Gold zu kaufen ist für Rogers sowieso ein Muss. Der Star-Investor setzt angesichts anhaltend unruhiger Zeiten an den weltweiten Finanzmärkten auch auf Gold als krisensichere Anlage. „Für lange Zeit habe ich keine Absicht, mein Gold zu verkaufen”, sagte Rogers bereits im Februar. „Ich bin mir sicher, dass Gold die 2000 Dollar je Feinunze in den nächsten neun bis zehn Jahren erreichen wird”, so der Rohstoff-Experte damals. Aktuell kostet die Feinunze des Edelmetalls, hochgetrieben durch weltweite Ängste rund um die Schuldenkrise, 1600 Dollar.

Seine Basisweisheit lautet: „Kaufe nur, was du auch verstehst, und nie das, was andere dir raten.” In Brasilien beispielsweise sah er viele Menschen, die statt Benzin Zucker tankten, weil Zucker wesentlich billiger ist. „Bei steigenden Ölpreisen”, folgert Rogers daraus, „sollte man also in Zucker investieren.”

Unkonventionell sind seine Ratschläge allemal: An der Universität Oxford riet er Studenten unlängst, besser keine Finanz-Karriere an der Wall Street oder an der Londoner Stock Exchange anzustreben, sondern sich dafür auf Agrarwesen und Bergbau zu konzentrieren.

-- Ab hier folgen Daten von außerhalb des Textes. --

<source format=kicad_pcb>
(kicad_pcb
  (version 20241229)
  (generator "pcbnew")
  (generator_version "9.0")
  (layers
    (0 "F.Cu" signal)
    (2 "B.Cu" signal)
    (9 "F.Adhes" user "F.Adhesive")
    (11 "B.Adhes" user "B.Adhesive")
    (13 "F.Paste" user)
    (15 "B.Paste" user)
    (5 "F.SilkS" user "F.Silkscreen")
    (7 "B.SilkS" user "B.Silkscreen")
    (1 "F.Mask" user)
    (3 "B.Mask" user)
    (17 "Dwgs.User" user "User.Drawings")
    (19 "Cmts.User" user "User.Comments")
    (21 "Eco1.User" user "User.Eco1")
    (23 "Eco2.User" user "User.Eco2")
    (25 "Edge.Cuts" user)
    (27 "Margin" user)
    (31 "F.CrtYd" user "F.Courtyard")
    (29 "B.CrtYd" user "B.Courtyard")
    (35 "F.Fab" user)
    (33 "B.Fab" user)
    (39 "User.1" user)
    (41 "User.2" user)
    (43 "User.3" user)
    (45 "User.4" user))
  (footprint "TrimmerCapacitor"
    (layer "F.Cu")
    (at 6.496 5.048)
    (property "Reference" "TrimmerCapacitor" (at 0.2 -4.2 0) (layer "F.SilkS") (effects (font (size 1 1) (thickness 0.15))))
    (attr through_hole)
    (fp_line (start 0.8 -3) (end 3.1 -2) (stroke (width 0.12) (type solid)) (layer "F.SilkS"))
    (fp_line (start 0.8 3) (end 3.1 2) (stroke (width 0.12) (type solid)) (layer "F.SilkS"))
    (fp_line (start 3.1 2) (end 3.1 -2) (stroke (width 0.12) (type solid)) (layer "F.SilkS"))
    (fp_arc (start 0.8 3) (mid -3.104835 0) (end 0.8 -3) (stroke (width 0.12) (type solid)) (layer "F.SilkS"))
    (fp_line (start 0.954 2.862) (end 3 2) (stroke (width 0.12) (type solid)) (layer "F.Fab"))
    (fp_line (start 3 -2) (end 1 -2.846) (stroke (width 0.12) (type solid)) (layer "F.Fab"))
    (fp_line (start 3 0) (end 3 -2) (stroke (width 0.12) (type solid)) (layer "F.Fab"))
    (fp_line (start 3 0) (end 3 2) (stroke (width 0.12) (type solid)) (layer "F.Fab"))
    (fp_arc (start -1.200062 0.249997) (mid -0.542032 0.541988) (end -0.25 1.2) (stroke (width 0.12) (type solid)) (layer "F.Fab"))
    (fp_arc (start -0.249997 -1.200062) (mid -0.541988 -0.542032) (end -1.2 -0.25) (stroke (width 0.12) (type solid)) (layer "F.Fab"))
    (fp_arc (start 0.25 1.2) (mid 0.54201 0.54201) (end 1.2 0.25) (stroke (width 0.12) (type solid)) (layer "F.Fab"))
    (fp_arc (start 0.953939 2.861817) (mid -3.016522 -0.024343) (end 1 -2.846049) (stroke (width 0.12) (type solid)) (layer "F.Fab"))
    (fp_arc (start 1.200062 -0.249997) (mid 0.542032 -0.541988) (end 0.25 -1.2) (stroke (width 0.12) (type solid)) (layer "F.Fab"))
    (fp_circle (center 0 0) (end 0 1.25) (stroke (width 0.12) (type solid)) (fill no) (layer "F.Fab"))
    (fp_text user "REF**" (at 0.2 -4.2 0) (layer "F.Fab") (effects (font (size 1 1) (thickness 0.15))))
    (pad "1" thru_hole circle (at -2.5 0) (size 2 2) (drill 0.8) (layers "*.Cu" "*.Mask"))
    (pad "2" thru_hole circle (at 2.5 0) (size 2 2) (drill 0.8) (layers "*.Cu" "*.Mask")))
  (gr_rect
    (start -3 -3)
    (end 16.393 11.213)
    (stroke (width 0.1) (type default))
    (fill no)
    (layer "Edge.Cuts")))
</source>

Bald darauf startete der Finanz-Guru, der um den Dollar einen großen Bogen macht, den „Rogers Global Resources Equity Index”. Dieser umfasst alle Top-Konzerne aus den Bereichen Landwirtschaft, herkömmliche sowie alternative Energie, Metalle und Bodenschätze.

Rogers empfiehlt

Chinesisch-Lernen

Einer seiner beliebtesten Tipps lautet „Lernen Sie Mandarin”. Das basiert auf der Überzeugung, dass China im 21. Jahrhundert die dominante Wirtschaftsmacht sein und sowohl die USA als auch Europa in den Schatten stellen werde. Rogers, der im fortgeschrittenen Alter noch zweimal Vater wurde, obwohl er Kinder stets für nicht erstrebenswert gehalten hatte, zog daraus persönliche Konsequenzen: Vor drei Jahren brach er seine Zelte in New York ab und übersiedelte samt Familie nach Singapur, weil die Umweltverschmutzung dort bei weitem nicht so ausgeprägt ist wie etwa in Beijing, Shanghai oder Hongkong. Er findet am asiatischen Markt ein riesiges Investment-Potenzial vor, wobei er neben China auch Sri Lanka oder Kambodscha hoch einschätzt.

Die ältere Tochter lernt bereits fleißig Chinesisch. Jim Rogers ist überzeugt, dass seine beiden „Mädels” in Singapur optimale Startbedingungen ins Leben haben - ungleich bessere jedenfalls als in New York, London oder sonst wo. Sein spätes familiäres Glück verarbeitete er in dem 2009 erschienenen Buch „A Gift To My Children”, und mit etlichen Konten ist auch für die Zukunft des Nachwuchses vorgesorgt. Und wenn es mit dem neuen Wohnsitz in Wien klappt, steht der Familie Rogers ein Neustart in der alten Welt bevor.